12.  What was your writing process like for this book?

I wrote the book with Drake Baer, who is a journalist.  It took us about 3 years and during this time we would talk on the phone every Sunday for about an hour.  For each chapter, we would first agree on what we wanted to say and then we would make an outline of the chapter.  Next, we would decide who would write what and exchange drafts as they became available. 

Finally, we would iteratively edit, rewrite, and revise the drafts until we were satisfied.  Once the whole book was complete in draft form, we sent it to our publishing editor, who made extensive comments and suggestions.  Our editor’s comments sent us back to the iterative process of revising.  It is often said that the secret to good writing is rewriting.

 

13.  What’s the best book you have read in 2021 thus far?

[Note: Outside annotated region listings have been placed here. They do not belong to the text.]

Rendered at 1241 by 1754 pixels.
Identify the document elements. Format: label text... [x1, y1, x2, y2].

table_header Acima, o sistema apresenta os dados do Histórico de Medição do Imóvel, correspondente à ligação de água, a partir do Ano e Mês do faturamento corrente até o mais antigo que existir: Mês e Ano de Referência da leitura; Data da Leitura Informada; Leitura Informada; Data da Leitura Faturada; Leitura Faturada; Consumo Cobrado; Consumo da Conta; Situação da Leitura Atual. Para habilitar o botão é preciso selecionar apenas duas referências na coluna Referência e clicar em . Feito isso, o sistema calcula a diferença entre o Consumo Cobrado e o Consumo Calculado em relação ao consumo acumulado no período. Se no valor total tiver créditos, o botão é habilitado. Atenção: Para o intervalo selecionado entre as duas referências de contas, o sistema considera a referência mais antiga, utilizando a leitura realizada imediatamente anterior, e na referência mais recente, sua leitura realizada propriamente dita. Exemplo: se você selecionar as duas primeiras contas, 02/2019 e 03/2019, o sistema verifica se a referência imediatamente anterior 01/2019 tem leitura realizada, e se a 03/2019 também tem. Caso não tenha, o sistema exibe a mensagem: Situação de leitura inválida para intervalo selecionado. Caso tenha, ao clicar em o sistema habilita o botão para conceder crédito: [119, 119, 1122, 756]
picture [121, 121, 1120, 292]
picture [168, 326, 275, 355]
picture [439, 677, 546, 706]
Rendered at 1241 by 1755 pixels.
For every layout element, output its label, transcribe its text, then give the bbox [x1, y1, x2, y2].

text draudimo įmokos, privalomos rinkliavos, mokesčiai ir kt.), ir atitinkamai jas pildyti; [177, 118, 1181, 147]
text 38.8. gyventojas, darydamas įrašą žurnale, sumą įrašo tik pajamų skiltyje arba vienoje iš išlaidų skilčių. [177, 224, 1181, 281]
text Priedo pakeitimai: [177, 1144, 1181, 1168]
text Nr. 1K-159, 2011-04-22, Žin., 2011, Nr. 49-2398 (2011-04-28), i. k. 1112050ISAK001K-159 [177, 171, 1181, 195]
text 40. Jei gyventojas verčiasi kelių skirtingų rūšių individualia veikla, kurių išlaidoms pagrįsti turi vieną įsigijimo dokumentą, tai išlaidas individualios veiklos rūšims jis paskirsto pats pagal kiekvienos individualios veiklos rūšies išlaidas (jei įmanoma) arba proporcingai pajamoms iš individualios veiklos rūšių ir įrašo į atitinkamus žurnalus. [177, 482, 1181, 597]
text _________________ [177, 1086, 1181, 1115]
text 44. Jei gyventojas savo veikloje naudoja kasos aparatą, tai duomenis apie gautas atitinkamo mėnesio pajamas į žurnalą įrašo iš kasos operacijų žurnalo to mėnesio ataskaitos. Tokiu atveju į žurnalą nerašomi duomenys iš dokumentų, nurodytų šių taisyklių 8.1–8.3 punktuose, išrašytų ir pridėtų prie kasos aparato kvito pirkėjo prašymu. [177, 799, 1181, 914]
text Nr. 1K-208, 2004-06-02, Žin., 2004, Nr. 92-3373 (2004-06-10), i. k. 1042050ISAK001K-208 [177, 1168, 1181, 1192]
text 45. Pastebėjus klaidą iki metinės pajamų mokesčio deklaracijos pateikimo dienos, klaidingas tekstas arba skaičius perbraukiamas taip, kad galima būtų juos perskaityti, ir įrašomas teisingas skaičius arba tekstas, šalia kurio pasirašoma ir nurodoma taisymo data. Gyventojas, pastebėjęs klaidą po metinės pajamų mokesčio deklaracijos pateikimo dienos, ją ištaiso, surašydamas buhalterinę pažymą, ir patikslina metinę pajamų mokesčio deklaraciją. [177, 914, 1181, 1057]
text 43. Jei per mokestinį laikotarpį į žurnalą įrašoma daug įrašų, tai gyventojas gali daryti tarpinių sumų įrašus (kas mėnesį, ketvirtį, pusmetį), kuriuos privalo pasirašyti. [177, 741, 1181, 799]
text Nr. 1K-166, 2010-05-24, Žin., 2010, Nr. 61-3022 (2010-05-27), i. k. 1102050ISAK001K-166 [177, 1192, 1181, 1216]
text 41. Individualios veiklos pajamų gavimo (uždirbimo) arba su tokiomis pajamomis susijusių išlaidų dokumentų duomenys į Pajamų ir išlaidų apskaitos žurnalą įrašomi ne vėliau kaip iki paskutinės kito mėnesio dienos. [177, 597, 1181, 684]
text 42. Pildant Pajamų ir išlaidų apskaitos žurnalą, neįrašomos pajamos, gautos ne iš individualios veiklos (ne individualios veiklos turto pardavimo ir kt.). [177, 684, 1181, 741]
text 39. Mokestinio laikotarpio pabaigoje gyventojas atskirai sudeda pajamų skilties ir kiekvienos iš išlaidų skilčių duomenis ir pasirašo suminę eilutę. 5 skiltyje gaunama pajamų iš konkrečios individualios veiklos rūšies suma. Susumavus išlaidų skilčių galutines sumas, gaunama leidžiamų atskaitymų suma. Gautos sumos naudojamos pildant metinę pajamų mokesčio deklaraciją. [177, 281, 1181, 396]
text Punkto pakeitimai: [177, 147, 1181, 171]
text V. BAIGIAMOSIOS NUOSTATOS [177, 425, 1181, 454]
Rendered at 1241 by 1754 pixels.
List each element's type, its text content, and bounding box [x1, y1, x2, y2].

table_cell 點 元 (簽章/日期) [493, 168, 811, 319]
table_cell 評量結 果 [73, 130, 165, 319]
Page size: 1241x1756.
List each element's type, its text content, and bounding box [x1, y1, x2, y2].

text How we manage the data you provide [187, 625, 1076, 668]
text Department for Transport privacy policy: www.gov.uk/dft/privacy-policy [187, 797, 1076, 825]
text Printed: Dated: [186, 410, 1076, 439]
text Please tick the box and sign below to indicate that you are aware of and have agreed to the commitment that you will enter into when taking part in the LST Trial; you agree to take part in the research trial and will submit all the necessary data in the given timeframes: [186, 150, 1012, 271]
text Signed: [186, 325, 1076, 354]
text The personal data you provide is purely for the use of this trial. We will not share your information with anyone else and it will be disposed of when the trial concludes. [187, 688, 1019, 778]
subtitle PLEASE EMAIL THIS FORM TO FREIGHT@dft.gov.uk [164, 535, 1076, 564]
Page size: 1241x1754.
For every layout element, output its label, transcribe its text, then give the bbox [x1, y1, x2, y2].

At the time of this writing, 2021 is only 2 months old, but my favorite book so far is Simon the Fiddler, by Paulette Jiles

 

14.  What’s your best advice for getting over writer’s block?

Know what you want to say, organize your thoughts into something like an outline, concentrate on the immediate topic in your outline so that you are not overwhelmed by the extent of your writing effort, don’t worry about style or readability—just get your thoughts down and revise later.  When you run into a writing barrier—you’re not sure what to write—take your thoughts for a walk.  I do my best writing preparation while walking.

 

15.  Do you plan on writing more books in the future? 

Probably not… but you never know.  Books cajole their authors into writing them, not the other way around.  Right now, I don’t hear the call of a book inside of me demanding to be written.